# 5 Biggest Mistakes of Bear Hunting



## JSimon (Dec 9, 2007)

BWHUNTR said:


> *I think many have made the mistake of killing the first Bear they see when hunting. The outcome is usually a very small Black Bear. They say the Black Bear is the hardest to judge size wise *


Or, not killing the first bear that you see, if it is the only bear that you end up seeing!


----------



## Bearboy (Feb 4, 2009)

***


----------



## irishmanusa (Mar 10, 2009)

JSimon said:


> Or, not killing the first bear that you see, if it is the only bear that you end up seeing!

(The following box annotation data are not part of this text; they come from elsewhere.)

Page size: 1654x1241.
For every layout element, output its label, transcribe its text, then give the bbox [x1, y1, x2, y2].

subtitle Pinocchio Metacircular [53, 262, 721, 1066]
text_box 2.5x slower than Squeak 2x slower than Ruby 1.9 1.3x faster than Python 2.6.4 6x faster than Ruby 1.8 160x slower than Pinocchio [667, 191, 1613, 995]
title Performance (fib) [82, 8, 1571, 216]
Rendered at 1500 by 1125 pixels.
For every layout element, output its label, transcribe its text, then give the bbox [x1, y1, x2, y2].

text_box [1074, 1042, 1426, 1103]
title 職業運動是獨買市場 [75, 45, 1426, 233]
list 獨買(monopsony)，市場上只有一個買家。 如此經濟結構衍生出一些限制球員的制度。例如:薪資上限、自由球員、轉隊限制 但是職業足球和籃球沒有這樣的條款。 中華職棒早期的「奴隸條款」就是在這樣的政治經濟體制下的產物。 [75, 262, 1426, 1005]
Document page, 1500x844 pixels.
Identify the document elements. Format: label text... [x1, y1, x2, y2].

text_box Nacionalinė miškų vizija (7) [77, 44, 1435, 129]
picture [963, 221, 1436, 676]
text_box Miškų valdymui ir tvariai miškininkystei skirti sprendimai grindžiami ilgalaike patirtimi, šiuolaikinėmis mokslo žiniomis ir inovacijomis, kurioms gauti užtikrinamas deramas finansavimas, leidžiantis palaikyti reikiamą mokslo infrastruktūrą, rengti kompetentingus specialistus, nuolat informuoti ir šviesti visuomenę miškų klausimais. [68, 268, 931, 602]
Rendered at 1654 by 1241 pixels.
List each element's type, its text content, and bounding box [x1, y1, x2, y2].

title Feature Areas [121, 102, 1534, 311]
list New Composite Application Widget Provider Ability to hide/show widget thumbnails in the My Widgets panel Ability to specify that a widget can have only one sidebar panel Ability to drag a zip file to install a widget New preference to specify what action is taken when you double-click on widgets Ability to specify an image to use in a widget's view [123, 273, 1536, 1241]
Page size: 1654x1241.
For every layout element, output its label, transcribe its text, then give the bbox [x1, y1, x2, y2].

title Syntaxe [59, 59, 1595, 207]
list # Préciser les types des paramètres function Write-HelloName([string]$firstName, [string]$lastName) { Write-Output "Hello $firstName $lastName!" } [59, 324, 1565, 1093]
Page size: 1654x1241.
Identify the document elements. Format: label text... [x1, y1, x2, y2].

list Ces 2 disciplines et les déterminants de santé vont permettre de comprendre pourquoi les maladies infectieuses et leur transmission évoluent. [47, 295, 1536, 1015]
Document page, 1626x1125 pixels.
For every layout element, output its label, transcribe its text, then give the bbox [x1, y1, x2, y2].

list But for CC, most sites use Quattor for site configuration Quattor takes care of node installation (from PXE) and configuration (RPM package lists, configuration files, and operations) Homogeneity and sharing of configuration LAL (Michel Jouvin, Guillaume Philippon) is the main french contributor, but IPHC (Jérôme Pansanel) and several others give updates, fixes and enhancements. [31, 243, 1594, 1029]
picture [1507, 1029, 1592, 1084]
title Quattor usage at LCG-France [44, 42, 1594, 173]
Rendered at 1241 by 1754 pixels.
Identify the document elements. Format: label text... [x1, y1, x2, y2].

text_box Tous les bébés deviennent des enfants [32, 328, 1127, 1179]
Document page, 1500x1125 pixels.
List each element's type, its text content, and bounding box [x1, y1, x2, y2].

Hope that was meant to be funny....If you only saw a "spotted fawn" would you shoot it?


----------



## Bearboy (Feb 4, 2009)

Irishmanusa, No antlers on a bear......The certified scales are as accurate as Bernie Madeoffs accounting practices....zero is a hundred pounds....like the MDNR just told me via email...."Most" cubs are under 100 lbs who would shoot one of them? By the way.....no citations for cub violations in the 2008 bear season....but every year several are registered.......Those full mounts look nice on the coffee table..........the 500 S&W will blow them away! It's logic like like that is why Drummond Island has two bears remaining.....2009 allocation 3 tags.......The UP is quickley becoming the next Drummond Island..........its all about money.......


----------



## Rooster Cogburn (Nov 5, 2007)

Bearboy, it is unfortunate...you're probably right by stating it is all about money. The Michigan Department of Natural Resources has some top-shelf wildlife personnel. I include Adam Bump in this accessment. There's also some very dedicated C.O.'s. Unfortunately, some of us have recently witnessed first hand...certain high level administrators in the DNR making false statements and being exposed. A good housecleaning is long overdue. Its like the old worn out statement goes, "the definition of insanity is doing the same things over and over again, and expecting somehow things will get better."


----------



## irishmanusa (Mar 10, 2009)

Bearboy said:


> The certified scales are as accurate as Bernie Madeoffs accounting practices....zero is a hundred pounds


Waaaaaait a minute Bearboy, don't go comparing "unscrupulous" hunting guides to Madeoff...._not fair to Bernie!:lol:_


----------



## Bearboy (Feb 4, 2009)

Your right irishmanusa, Bernie is in better moral standing. :yikes:


----------



## Bearboy (Feb 4, 2009)

Rooster, Your right! Isn't it outragous that the "Bear Management Study" said that the bear population was "stable and increasing" to be quickly changed when questioned by "responsible" sportsmen..to in fact be decreasing. A 180, now the MDNR is recomending a decrease in tags(20-30% is still irresponsible). What happened to accountability! The MDNR had such a tight budget???? They wasted our license money on a program that was proven to be a fabrication by the MDNR. The bear population is down at least 50% in the Upper Peninsula! Unlike cervids, bear do not become a viable member of the breeding population unitl around five years old. Cutting the tags will not show any increase for about seven years.........The five biggest mistakes, come on the legal definition of a cub is less than a year old.....in reality....less than five years old(before sexually mature). Letting a small bear go isn't trophy hunting......
The biggest mistake's Are mismanagement by the MDNR! Lack of Law enforcement by the MDNR. So called "bear experts" writing articles and putting on television shows claiming the booming bear population in Michigan! Guides that bait in several ton quantities illegally(grain based and on CFA land) attracting bear for miles killing everthing that walks in! Not field dressing bear and "jimming scales" to deceive clients about the size of the bear(commercial bear operations).


----------



## Ron L (Nov 12, 2000)

Biggest mistake?

Not removing the front sight. :yikes:

Really, I think not judging size/distance and scaring them off for good may be the biggest two.


----------



## Bearboy (Feb 4, 2009)

The only way is to shoot it!:lol:


----------



## GIDEON (Mar 28, 2008)

Try jumping up and yelling shoo bear shoo, go on now git


----------